- DOCUMENT EXTRACT -

>>

His writings were a lifelong experiment in imaginative alchemy, the transmutation of senseless dross

When I first met J G Ballard, not long after reviewing Iain Sinclair’s book Crash: David Cronenberg’s Post-Mortem on J G Ballard’s “Trajectory of Fate” in the New Statesman ten years ago, the first thing that struck me about him was his palpable decency, generosity and good humour. That does not mean his conversation was in any way bland – quite the contrary, it always left me stirred and enriched. After each meeting with him my view of the world around me was more Ballardian – a tribute not only to the force of his personality, but even more to the exactitude of his vision. Having lived through extreme situations, Ballard was able to portray the extremity of late 20th-century life in a way no other writer has done. What was so impressive in the man was that this disturbing clairvoyance coexisted with a powerful affirmation of life.

These two sides of Ballard, I came to think, were not unrelated. His depictions of desolate cityscapes have often been seen as encoded autobiography – cipher versions of his early life in Shanghai and the time in the Japanese prison camp that followed. It is true that after experiencing the sudden disappearance of conventional existence he was never able to take the pretensions of civilised humanity terribly seriously, but, as a result, his work is often exultantly lyrical and often contains a streak of macabre comedy.

Besides the brilliant galleries of surreal images, there is a deadpan commentary on the recurrent disappearance of organised society and the socialised self that runs through Hello America (1981) – one of Ballard’s more neglected books. This imagines a post-climate-change Los Angeles, with a tribe of garrulous monkeys sitting in the old beach furniture around the stagnant pool of the Beverly Hills Hotel, “gibbering and quarrelling with each other like a crowd of producers”, while elegant birds stand on the ends of diving boards, “waiting for some talent scout to film them as they stared nonchalantly at the overgrown gardens of the abandoned mansions”.

<<

- ACTION ITEM A -
Can you print the part of the Ballard piece that begins at the words "When I first" and stops after the words "affirmation of life."?
The saved data entries below come from a separate source and have no connection to the Ballard piece.

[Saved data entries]
>>

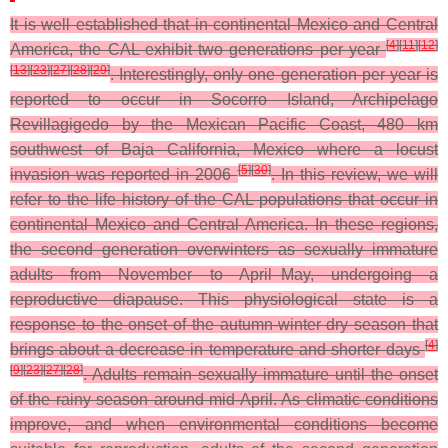
It is well established that in continental Mexico and Central
[
4
]
[
11
]
[
12
]
America, the CAL exhibit two generations per year
[
13
]
[
23
]
[
27
]
[
28
]
[
29
]
. Interestingly, only one generation per year is
reported to occur in Socorro Island, Archipelago
Revillagigedo by the Mexican Pacific Coast, 480 km
southwest of Baja California, Mexico where a locust
[
5
]
[
30
]
invasion was reported in 2006
. In this review, we will
refer to the life history of the CAL populations that occur in
continental Mexico and Central America. In these regions,
the second generation overwinters as sexually immature
adults from November to April–May, undergoing a
reproductive diapause. This physiological state is a
response to the onset of the autumn-winter dry season that
[
4
]
brings about a decrease in temperature and shorter days
[
9
]
[
23
]
[
27
]
[
28
]
. Adults remain sexually immature until the onset
of the rainy season around mid-April. As climatic conditions
improve, and when environmental conditions become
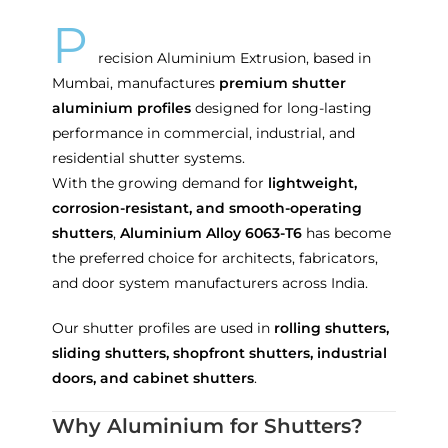
P
recision Aluminium Extrusion, based in
Mumbai, manufactures
premium shutter
aluminium profiles
designed for long-lasting
performance in commercial, industrial, and
residential shutter systems.
With the growing demand for
lightweight,
corrosion-resistant, and smooth-operating
shutters
,
Aluminium Alloy 6063-T6
has become
the preferred choice for architects, fabricators,
and door system manufacturers across India.
Our shutter profiles are used in
rolling shutters,
sliding shutters, shopfront shutters, industrial
doors, and cabinet shutters
.
Why Aluminium for Shutters?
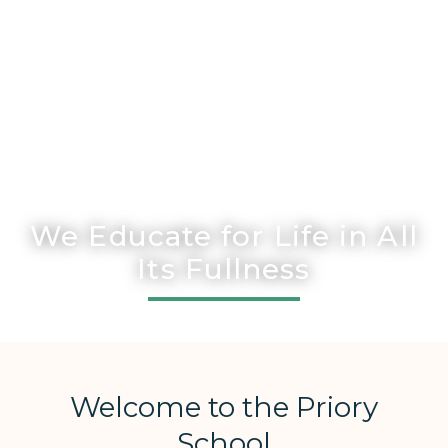
We Educate for Life in All
Its Fullness
Welcome to the Priory
School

<<

- ACTION ITEM B -
Would you output the saved data entries line for line, from their start through the line that contains "improve, and when", with the pictures left out?

- EXERCISE ANSWER A -
When I first met J G Ballard, not long after reviewing Iain Sinclair’s book Crash: David Cronenberg’s Post-Mortem on J G Ballard’s “Trajectory of Fate” in the New Statesman ten years ago, the first thing that struck me about him was his palpable decency, generosity and good humour. That does not mean his conversation was in any way bland – quite the contrary, it always left me stirred and enriched. After each meeting with him my view of the world around me was more Ballardian – a tribute not only to the force of his personality, but even more to the exactitude of his vision. Having lived through extreme situations, Ballard was able to portray the extremity of late 20th-century life in a way no other writer has done. What was so impressive in the man was that this disturbing clairvoyance coexisted with a powerful affirmation of life.

- EXERCISE ANSWER B -
It is well established that in continental Mexico and Central
[
4
]
[
11
]
[
12
]
America, the CAL exhibit two generations per year
[
13
]
[
23
]
[
27
]
[
28
]
[
29
]
. Interestingly, only one generation per year is
reported to occur in Socorro Island, Archipelago
Revillagigedo by the Mexican Pacific Coast, 480 km
southwest of Baja California, Mexico where a locust
[
5
]
[
30
]
invasion was reported in 2006
. In this review, we will
refer to the life history of the CAL populations that occur in
continental Mexico and Central America. In these regions,
the second generation overwinters as sexually immature
adults from November to April–May, undergoing a
reproductive diapause. This physiological state is a
response to the onset of the autumn-winter dry season that
[
4
]
brings about a decrease in temperature and shorter days
[
9
]
[
23
]
[
27
]
[
28
]
. Adults remain sexually immature until the onset
of the rainy season around mid-April. As climatic conditions
improve, and when environmental conditions become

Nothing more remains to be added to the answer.